祝先生忍著疼,艱難地說道。


    “難道係統沒告訴過你嗎?你不能殺我。”


    係統的確跟花漫漫說過類似的話,但花漫漫此時已經無暇去深究緣由。


    她握緊匕首,用力將刀刃往下壓。


    她要讓祝先生的腦袋和脖頸分離。


    她相信,就算祝先生的自愈能力再怎麽強,也不可能讓斷掉的腦袋再接回去。


    在剛才的短暫時間裏,祝先生的右手拇指已經恢複原狀。


    他抬手去抓花漫漫的手臂,試圖奪走她手裏的匕首。


    花漫漫順勢將匕首抬起來一些,隨即賺了一百八十度,鋒利的刀刃以掩耳不及迅雷之勢切向祝先生的手指。


    猝不及防之下,祝先生的大拇指和食指被齊齊切斷。


    手指頭落在地上,卻無鮮血流出。


    花漫漫再度將刀刃壓在祝先生的脖頸處。


    她瞥了眼祝先生的斷指,特意等了會兒,發現斷口處有黑色的霧氣在緩慢蠕動,像是要長出新的手指。


    但因為祝先生此時的狀態太過虛弱,再生能力有限,新生的手指始終未能成型。


    這進一步驗證了花漫漫的猜測。


    如今的祝先生光是再生兩根手指頭都無比艱難,更別提再生一個腦袋。


    花漫漫握緊匕首用力往下壓。


    這次她是用盡了全身力氣,刀刃迅速下移,很快就觸碰到了頸骨。


    刀刃被卡在頸骨處,被迫停住。


    若換成是正常人類,脖子受了這麽重的傷,就算不死也得昏迷。


    可祝先生卻還能說話。


    由於脖子受傷的緣故,他的聲音格外沙啞含混。


    “你要是殺了我,你也活不了。”


    此言一出,他如願看到花漫漫停住了動作。


    她驚疑不定地看著祝先生。


    “你什麽意思?”


    祝先生艱難地說道。


    “你原本並不屬於這個世界,是因為我的力量,才讓你能夠穿越時空來到這裏。


    如果我死了,我的力量就會消失,你也會跟著一起消失。”


    說到最後,他忍不住咳嗽起來,連帶著脖頸處的傷口也跟著溢出些許黑色霧氣。


    他看向花漫漫,見她麵色難看,知道自己的話讓她猶豫了。


    於是他接著往下說。


    “如果是以前,你或許還能在我死後回到你原來的那個世界。


    但我已經將你在原來那個世界裏的存在全部抹除,你無法再回到那個世界。


    你知道這意味著什麽嗎?


    意味著,一旦我死了,你就會變成一團沒有實體的意識,漂浮在無盡的虛空之中。


    永遠地漂泊流浪,直到被時間徹底消亡。”


    他的話令花漫漫心頭發顫。


    她咬牙說道:“你在嚇唬我。”


    祝先生笑了起來,但因為脖頸處還有個大豁口,導致他隻是笑了兩聲就劇烈咳嗽起來。


    等到喘過氣來,他才開口說道。


    “你以為我為什麽敢帶著你進入意識海?


    就是因為我斷定你不能殺我,你和我早已經是一條船上的人。


    我要是死了,你也活不成。”


    花漫漫死死盯著他,目光裏透出憤恨的火光。


    祝先生從容不迫地看著她。


    此時明明他是落入下風、被扼住命門的那個人,卻有種萬事都在他掌握之中的氣勢。
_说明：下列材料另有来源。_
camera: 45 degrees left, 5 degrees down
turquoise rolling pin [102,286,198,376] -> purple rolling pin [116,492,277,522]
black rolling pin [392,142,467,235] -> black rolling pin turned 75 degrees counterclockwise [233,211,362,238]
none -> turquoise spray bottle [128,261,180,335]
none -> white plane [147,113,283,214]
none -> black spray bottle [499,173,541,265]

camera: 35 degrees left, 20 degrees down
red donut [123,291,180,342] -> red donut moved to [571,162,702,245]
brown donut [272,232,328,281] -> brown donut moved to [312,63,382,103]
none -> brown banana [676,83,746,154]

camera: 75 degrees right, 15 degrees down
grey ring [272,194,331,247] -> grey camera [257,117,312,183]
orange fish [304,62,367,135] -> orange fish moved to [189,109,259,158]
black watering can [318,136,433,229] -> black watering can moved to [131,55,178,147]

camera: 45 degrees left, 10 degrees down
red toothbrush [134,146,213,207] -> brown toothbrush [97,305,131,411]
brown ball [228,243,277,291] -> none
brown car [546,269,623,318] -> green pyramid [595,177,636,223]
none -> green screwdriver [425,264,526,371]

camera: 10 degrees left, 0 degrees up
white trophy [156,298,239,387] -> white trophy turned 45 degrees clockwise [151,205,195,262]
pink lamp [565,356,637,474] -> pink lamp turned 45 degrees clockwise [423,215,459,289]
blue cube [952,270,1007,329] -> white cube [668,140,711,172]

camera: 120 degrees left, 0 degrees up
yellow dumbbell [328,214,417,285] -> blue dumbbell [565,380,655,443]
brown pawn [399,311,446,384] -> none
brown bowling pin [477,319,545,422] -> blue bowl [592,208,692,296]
    他的聲音低啞暗沉,猶如惡魔的低語,強行鑽入花漫漫的耳朵裏。


    “你可以不在乎自己的生死,但你有沒有想過,你要是死了,李寂和李洵會怎麽樣?


    你一次又一次地離開他們,他們還能承受得住打擊嗎?


    他們會不會崩潰?會不會發瘋?”


    他的話語帶著一眾強大的蠱惑力。


    花漫漫腦中不由自主地浮現出了許多畫麵。


    其中有她“死亡”時,李寂悲痛欲絕的樣子,還有李寂不顧自身危險跳入湖中尋找她的身影,還有李洵跪伏在岸邊痛哭失聲的模樣……


    那些畫麵如同利刃,一下又一下割著她的心。


    情感和理智在心裏不斷地交戰。


    她幾乎難以承受,握著匕首的手指在不住顫抖。


    祝先生抬起沒有受傷的那隻手,悄然抓住旁邊地上的碎瓷片。


    “你必須要活著,不是隻為了自己,更是為了那些愛你的人。


    你已經拋棄過他們一次了,不能再拋棄他們第二次。


    聽我的話,把刀放下,咱們有事好好商量……”


    眼看花漫漫的神情變得恍惚,祝先生瞅準機會,猛地將碎瓷片揮出!


    花漫漫的腹部被劃出一道深深的傷口。


    鮮血霎時間泉湧而出。


    她疼得渾身一顫,險些握不住匕首。


    祝先生抓住機會一把掀開她,轉身爬起來,同時脫掉外衣,準備裹住脖子上駭人的傷口,然後喊人進來幫忙製住那個臭丫頭。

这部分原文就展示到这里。